◆ WHAT IS ASKED:
1. List every dollar amount that appears in the tax case text.
2. Answer these questions from the tax case text:
(a) How old is Karl Hendricks?
(b) What kind of depreciation has Karl's CPA taken on the properties?
(c) For how many years does income from the CRT flow to KarHend?
3. Please retype the tax case text from "Karl initially thought" to "business taxable income.".

Exit Strategies for Real Estate Investors, Part 26 Buildings Inside Subchapter S Corporation

Case:

Karl Hendricks was a man with the golden touch. Throughout his life, it seemed every investment idea that he touched turned to gold. Karl's passion was real estate, and he was very successful in his investments.

Karl Hendricks is age 85, and owns a Subchapter S corporation named KarHend. Ten years ago, KarHend bought two commercial properties. One is valued at $7 million with an adjusted basis of $2 million. The second property is valued at $8 million with an adjusted basis of $2.5 million. Both properties are commercial buildings with a long-term tenant on a fixed payment lease. Karl's CPA has taken straight line depreciation on the properties.

KarHend has received multiple offers for the two commercial buildings, but has not entered into a sale contract. Karl believes it is a good time to sell, but knows there would be a large state and federal tax with his potential gain of $10.5 million.

Question:

Is there a way that Karl can sell the two properties and reduce his capital gains tax?

Solution:

Karl initially thought he might transfer his KarHend stock into a charitable remainder unitrust (CRT). However, his CPA informed Karl that while a charity is a permissible S corporation shareholder, a split-interest trust like a charitable remainder trust ("CRT") is not. Sec. 1361(e). If a CRT receives S corporation stock from a donor, the S corporation will be disqualified and reclassified as a C corporation. Such reclassification will likely be upsetting to the corporation's shareholders and will cause the corporation's income to be taxed twice (as is the case with all C corporations), once at the corporate level and once at the shareholder level. In addition, a charity might be hesitant to accept S corporation stock because the ownership of the stock may produce unrelated business taxable income.

An asset sale within the S corporation is often a better strategy. This strategy avoids the outcome of the rules that require nonprofits to pay tax on S corporation income or sale proceeds. Rather than having a shareholder transfer S corporation stock to charity or a term of years CRT, the S corporation itself contributes assets to a term of 20 years CRT. Income from the CRT flows to KarHend and through to shareholder Karl for 20 years. KarHend receives a charitable deduction for the gift and this deduction "flows through" to S corporation shareholder Karl.

◆ INFORMATION GIVEN:
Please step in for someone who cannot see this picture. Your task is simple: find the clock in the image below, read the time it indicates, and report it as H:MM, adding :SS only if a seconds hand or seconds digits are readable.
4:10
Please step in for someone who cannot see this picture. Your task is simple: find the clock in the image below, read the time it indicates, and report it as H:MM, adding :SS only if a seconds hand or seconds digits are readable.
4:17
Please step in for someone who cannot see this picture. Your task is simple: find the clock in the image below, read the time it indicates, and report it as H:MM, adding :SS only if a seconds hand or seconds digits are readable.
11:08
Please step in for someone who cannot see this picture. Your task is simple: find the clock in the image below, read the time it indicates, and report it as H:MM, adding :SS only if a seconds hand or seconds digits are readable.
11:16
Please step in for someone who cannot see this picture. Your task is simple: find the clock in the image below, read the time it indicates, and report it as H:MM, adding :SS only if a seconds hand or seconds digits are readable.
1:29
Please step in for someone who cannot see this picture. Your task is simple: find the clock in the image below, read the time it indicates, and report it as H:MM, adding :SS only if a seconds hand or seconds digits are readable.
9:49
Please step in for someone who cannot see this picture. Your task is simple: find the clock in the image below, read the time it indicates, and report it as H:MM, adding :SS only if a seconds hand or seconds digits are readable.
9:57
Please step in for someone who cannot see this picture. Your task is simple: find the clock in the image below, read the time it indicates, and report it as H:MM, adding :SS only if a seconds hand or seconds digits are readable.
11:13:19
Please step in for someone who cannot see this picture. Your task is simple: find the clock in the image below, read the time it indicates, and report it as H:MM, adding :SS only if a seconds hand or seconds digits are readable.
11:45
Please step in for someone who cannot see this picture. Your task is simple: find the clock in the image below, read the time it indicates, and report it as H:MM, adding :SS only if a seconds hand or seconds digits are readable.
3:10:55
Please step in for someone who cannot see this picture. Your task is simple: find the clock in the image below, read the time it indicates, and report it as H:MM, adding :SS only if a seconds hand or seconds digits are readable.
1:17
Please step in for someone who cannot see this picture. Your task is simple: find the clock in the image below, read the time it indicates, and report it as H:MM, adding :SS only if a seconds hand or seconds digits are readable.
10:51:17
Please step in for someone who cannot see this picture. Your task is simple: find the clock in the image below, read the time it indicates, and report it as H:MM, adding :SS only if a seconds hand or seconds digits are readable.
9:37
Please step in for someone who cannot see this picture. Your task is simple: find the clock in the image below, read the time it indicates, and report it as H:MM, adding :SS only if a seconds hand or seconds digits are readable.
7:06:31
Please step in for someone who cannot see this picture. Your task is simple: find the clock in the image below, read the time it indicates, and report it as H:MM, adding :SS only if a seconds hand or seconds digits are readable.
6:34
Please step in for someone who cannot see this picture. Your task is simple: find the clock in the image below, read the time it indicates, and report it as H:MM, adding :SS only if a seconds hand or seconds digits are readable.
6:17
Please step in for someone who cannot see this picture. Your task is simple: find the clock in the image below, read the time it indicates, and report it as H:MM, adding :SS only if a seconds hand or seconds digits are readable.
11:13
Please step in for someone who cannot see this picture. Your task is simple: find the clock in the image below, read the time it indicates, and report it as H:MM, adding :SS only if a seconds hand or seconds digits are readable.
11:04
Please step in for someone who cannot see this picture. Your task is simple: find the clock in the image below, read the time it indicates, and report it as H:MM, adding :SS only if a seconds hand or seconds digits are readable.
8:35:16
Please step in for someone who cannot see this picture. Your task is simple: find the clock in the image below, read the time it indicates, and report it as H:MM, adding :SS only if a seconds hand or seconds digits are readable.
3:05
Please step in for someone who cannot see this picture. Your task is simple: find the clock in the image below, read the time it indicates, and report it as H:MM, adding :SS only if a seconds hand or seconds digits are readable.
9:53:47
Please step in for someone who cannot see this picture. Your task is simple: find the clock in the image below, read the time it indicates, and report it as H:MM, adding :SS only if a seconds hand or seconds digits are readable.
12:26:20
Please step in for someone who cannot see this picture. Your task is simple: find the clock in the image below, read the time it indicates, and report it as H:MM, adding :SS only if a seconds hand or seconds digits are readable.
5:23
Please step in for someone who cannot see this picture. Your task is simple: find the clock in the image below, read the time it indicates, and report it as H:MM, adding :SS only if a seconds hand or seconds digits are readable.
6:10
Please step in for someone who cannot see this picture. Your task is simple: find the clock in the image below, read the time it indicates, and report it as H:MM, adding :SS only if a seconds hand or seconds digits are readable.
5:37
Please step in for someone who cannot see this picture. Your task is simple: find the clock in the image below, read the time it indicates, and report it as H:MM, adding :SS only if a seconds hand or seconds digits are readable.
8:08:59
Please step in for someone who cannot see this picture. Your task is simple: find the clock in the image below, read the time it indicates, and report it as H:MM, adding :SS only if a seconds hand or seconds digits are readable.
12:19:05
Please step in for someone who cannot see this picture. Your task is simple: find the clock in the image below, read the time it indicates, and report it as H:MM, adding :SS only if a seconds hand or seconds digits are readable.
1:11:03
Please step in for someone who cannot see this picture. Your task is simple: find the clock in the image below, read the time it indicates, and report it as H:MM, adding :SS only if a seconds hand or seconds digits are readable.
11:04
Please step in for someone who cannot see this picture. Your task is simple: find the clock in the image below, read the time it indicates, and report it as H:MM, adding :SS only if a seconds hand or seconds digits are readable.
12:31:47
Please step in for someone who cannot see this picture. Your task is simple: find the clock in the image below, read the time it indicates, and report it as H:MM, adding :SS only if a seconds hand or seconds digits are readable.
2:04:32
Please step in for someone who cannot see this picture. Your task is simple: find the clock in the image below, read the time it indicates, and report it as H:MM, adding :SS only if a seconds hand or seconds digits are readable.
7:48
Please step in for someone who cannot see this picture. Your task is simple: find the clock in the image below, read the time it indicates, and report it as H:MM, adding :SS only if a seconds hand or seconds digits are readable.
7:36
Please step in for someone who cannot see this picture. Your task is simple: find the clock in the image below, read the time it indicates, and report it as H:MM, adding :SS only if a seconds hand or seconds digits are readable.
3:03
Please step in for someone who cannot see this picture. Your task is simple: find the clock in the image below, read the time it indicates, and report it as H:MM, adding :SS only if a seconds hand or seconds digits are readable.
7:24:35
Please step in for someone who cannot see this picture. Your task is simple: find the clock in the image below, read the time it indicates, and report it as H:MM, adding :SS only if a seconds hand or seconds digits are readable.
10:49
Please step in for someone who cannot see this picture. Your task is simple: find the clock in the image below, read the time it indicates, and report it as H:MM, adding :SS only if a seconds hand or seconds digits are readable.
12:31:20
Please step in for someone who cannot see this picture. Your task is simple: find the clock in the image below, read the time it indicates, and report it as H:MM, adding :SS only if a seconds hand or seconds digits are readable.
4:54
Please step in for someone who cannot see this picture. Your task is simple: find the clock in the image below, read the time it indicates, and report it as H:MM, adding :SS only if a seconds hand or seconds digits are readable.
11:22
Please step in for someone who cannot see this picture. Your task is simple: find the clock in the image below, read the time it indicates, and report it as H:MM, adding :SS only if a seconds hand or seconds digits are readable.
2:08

◆ SOLUTIONS BELOW:
1.
$7 million
$2 million
$8 million
$2.5 million
$10.5 million

2.
(a) 85
(b) Straight line depreciation
(c) 20 years

3.
Karl initially thought he might transfer his KarHend stock into a charitable remainder unitrust (CRT). However, his CPA informed Karl that while a charity is a permissible S corporation shareholder, a split-interest trust like a charitable remainder trust ("CRT") is not. Sec. 1361(e). If a CRT receives S corporation stock from a donor, the S corporation will be disqualified and reclassified as a C corporation. Such reclassification will likely be upsetting to the corporation's shareholders and will cause the corporation's income to be taxed twice (as is the case with all C corporations), once at the corporate level and once at the shareholder level. In addition, a charity might be hesitant to accept S corporation stock because the ownership of the stock may produce unrelated business taxable income.